Anson Hemingway of the 72nd Illinois was on picket duty on the Mississippi-Louisiana border in the summer of 1864 with a unit of colored troops. He had volunteered as a first lieutenant with the 70th U.S. Colored Infantry and was no longer a naive private. Atrocity, he decided, should be met with atrocity.

“A scouting party was sent out from here, in which was a company of colored cavalry commanded by the colonel of a colored regiment,” he wrote home. “After marching some distance, they came upon the party of whom they were in pursuit. There were seventeen prisoners captured and shot by the colored soldiers. When the guerillas were first seen, the colonel told them in a loud tone of voice to ‘Remember Fort Pillow.’ And they did: all honor to them for it. If the Confederacy wish to fight us on these terms, we are glad to know it, and will try to do our part in the contest. I do not admire the mode of warfare, but know of no other way for us to end the war than to retaliate.”

It seemed as if the conflict would continue interminably, even as the end was inevitable. Grant had Lee under siege at Petersburg, and Sherman controlled the Deep South, that part of it he hadn’t destroyed—still, surrender didn’t come. Starr tried to gauge the progress of the war from the attitude of the Confederate prisoners taken at Franklin and Nashville. “Some say the war is near over some say it will never end,” he wrote, “… some were tired of fighting and some others declared they meant to fight to the last men.”

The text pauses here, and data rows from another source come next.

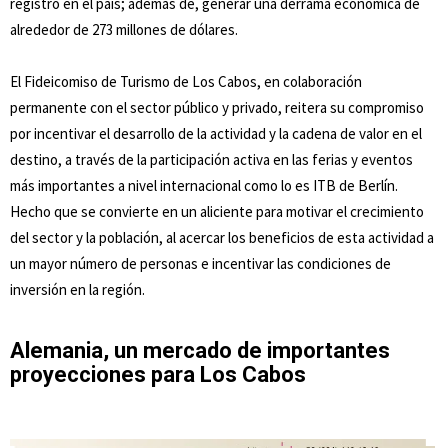
registró en el país; además de, generar una derrama económica de
alrededor de 273 millones de dólares.
El Fideicomiso de Turismo de Los Cabos, en colaboración
permanente con el sector público y privado, reitera su compromiso
por incentivar el desarrollo de la actividad y la cadena de valor en el
destino, a través de la participación activa en las ferias y eventos
más importantes a nivel internacional como lo es ITB de Berlín.
Hecho que se convierte en un aliciente para motivar el crecimiento
del sector y la población, al acercar los beneficios de esta actividad a
un mayor número de personas e incentivar las condiciones de
inversión en la región.
Alemania, un mercado de importantes
proyecciones para Los Cabos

To Newton, it seemed like years since he had rested. His animal-like existence in the swamp had worn him down, and so had the weight of responsibility, of protecting so many people: his men, Rachel, his wife and children, the local slave community, and yeoman families who counted on him. He was more fugitive than free. “I have only the freedom of the air I breathe,” he is supposed to have said to his cousin Alpheus. “I do not have the freedom of a slave, for a slave can lie down and sleep, unless his belly pinches to keep him awake.”